To put it another way - a server can be tricked if the URL query string contains data that it doesn't anticipate, and yet browsers have gone off and allowed any old query string in requests. How could you?

martinthomson commented 4 years ago

The harder to deploy thing is almost certainly a feature, for sure. I'd say that once software is in place, flipping the switch should be easy, it's the process you might want to follow before you flip the switch that is challenging.

The other concern I've heard is that preflighting (or fetching Origin Policy) is expensive, and a flag in the connection setup would avoid that cost.

Origin Policy has the disadvantage of needing to define a scope over which it applies, with interesting characteristics from a privacy perspective as a result. On the other hand, it's fairly clear what the scope of applicability for a TLS flag is.

mnot commented 4 years ago

The harder to deploy thing is almost certainly a feature, for sure.
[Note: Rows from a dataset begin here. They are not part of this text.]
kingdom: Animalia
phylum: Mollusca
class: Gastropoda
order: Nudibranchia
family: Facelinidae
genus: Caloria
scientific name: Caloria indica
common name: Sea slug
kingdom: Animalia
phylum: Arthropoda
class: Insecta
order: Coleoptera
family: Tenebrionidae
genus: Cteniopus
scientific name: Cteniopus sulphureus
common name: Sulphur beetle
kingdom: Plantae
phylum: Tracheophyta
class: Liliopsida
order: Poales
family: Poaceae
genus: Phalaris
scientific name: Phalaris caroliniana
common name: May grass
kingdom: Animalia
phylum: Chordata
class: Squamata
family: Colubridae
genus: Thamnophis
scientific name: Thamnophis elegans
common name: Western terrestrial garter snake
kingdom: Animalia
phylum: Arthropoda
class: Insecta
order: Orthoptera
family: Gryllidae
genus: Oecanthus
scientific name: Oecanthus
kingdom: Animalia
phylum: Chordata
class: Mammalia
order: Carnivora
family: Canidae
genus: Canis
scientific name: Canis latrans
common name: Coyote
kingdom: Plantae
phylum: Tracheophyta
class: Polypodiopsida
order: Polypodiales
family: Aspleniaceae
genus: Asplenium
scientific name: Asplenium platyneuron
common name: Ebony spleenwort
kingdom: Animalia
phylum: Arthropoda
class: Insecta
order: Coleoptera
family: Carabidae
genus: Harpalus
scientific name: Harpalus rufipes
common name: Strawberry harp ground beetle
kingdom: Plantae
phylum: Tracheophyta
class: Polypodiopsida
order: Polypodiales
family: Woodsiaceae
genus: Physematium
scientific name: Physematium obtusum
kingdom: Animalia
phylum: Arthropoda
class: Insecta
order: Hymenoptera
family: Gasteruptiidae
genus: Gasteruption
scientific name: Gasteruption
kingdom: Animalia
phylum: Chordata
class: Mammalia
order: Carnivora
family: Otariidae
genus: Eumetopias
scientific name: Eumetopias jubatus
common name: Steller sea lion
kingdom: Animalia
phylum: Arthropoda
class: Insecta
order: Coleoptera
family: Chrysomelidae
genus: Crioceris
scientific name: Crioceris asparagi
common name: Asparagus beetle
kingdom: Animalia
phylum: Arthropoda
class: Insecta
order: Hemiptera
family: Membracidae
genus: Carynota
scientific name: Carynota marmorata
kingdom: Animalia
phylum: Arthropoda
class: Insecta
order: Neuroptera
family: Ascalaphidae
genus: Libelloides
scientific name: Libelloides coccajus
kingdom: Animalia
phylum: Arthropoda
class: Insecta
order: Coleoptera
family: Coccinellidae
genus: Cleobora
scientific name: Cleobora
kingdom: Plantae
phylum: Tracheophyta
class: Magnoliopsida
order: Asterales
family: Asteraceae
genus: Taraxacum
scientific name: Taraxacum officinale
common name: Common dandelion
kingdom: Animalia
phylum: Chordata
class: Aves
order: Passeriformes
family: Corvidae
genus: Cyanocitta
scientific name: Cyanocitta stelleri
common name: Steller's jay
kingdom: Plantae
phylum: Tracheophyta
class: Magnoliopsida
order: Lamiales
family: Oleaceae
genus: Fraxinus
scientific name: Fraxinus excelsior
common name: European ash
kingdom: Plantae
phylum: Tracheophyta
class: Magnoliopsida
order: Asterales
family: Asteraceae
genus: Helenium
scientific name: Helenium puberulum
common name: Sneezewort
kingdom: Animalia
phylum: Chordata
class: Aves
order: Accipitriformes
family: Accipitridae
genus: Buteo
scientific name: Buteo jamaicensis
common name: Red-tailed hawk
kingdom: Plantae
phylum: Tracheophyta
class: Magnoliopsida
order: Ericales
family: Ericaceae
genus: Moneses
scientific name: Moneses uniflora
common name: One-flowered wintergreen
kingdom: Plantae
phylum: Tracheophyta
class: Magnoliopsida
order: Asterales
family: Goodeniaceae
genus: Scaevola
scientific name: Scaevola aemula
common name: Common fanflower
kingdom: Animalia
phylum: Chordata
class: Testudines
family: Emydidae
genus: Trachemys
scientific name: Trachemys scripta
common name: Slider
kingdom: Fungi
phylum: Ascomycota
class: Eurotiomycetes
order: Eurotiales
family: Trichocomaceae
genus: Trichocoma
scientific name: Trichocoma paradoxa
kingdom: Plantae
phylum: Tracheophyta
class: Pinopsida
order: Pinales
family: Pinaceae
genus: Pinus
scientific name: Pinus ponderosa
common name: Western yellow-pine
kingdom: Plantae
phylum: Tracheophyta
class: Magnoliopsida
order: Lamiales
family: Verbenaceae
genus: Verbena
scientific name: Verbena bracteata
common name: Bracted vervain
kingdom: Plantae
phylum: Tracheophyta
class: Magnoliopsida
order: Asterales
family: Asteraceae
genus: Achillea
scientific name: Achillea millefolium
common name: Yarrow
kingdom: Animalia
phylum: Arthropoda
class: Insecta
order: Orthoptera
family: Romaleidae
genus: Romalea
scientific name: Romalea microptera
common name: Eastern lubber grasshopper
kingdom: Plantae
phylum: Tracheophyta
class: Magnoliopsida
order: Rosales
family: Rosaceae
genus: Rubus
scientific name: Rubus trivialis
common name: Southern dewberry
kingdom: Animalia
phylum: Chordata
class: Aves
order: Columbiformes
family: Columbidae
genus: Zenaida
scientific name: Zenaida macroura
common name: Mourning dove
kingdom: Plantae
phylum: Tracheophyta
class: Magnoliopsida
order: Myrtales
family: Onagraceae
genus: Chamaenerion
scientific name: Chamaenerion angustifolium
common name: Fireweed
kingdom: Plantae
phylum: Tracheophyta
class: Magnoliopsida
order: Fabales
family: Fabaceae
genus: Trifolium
I'd say that once software is in place, flipping the switch should be easy, it's the process you might want to follow before you flip the switch that is challenging.

From a server perspective, it's another weird switch to explain and support.

And, given that the people who operate these things are usually very separated from the people who actually write the applications, I suspect you're going to fail miserably at making things actually more secure; the flag will either be turned on by default, or by a "helpful" administrator who doesn't have a clue about whether or not it's actually safe to do so.

The other concern I've heard is that preflighting (or fetching Origin Policy) is expensive, and a flag in the connection setup would avoid that cost.

Preflighting is expensive, but if you amortise it across many requests with a cache, it becomes much less onerous.

Origin Policy has the disadvantage of needing to define a scope over which it applies, with interesting characteristics from a privacy perspective as a result. On the other hand, it's fairly clear what the scope of applicability for a TLS flag is.

I thought it was the origin...

martinthomson commented 4 years ago

I thought it was the origin...

Over what period?

A flag on the connection could be considered to apply to all requests made on that connection. I don't think that you can say anything so concrete about an Origin Policy.

annevk commented 4 years ago

@mnot the same-origin policy was put in place to protect user data on servers. When it was put in place it had a number of enshrined "weak points", such as allowing arbitrary GETs without custom request headers. When CORS was put in place the same-origin policy was "weakened" ever so slightly and that has caused a bunch of collateral damage. Overall it was probably good in that it allowed many more interesting things, but we're still fixing the finer details and hearing about security vulnerabilities (both browser and server side). So yeah, proposals to "weaken" the same-origin policy further will continue to have a tough time and have to be balanced somehow.

(The same-origin policy being what works if the server does not opt into CORS. CORS is really about opting out of restrictions, not about restricting.)

LPardue commented 3 years ago

I might be missing something but it seems part of the origin policy discussion here actually seems to overlap with the Client Hints Reliability proposal - https://datatracker.ietf.org/doc/html/draft-davidben-http-client-hint-reliability

annevk commented 3 years ago

Indeed, see also WICG/client-hints-infrastructure#100. Sending a bunch of new headers cross-origin still seems rather problematic to me. The reliability proposal may or may not address that. (It's not clear if the plan is to use that for client hints in general.)